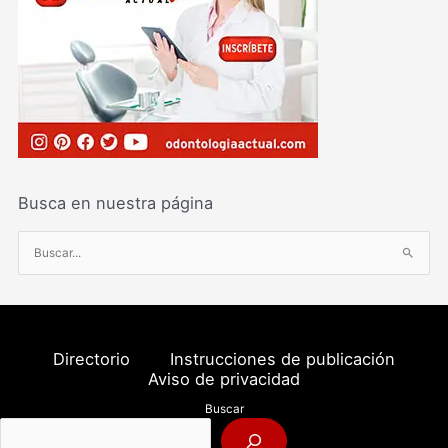
Busca en nuestra página
B
u
s
c
a
Directorio
Instrucciones de publicación
r
Aviso de privacidad
p
Buscar
o
r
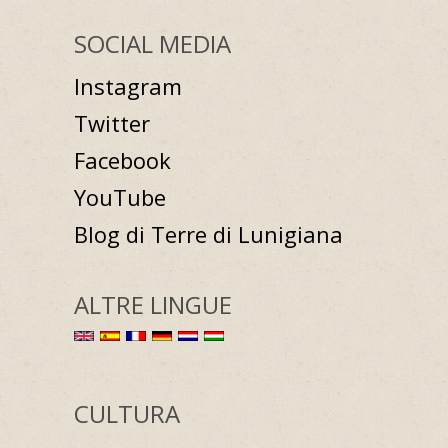
SOCIAL MEDIA
Instagram
Twitter
Facebook
YouTube
Blog di Terre di Lunigiana
ALTRE LINGUE
CULTURA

→ Your instructions: Please render every line of text read from the entries above as a Markdown table with the columns "No." and "Line", numbering the rows and skipping blank lines. Leave the pictures out of the answer.

→ Reply to the task:
| No. | Line |
|---|---|
| 1 | Busca en nuestra página |
| 2 | B |
| 3 | u |
| 4 | s |
| 5 | c |
| 6 | a |
| 7 | Directorio |
| 8 | Instrucciones de publicación |
| 9 | r |
| 10 | Aviso de privacidad |
| 11 | p |
| 12 | Buscar |
| 13 | o |
| 14 | r |
| 15 | SOCIAL MEDIA |
| 16 | Instagram |
| 17 | Twitter |
| 18 | Facebook |
| 19 | YouTube |
| 20 | Blog di Terre di Lunigiana |
| 21 | ALTRE LINGUE |
| 22 | CULTURA |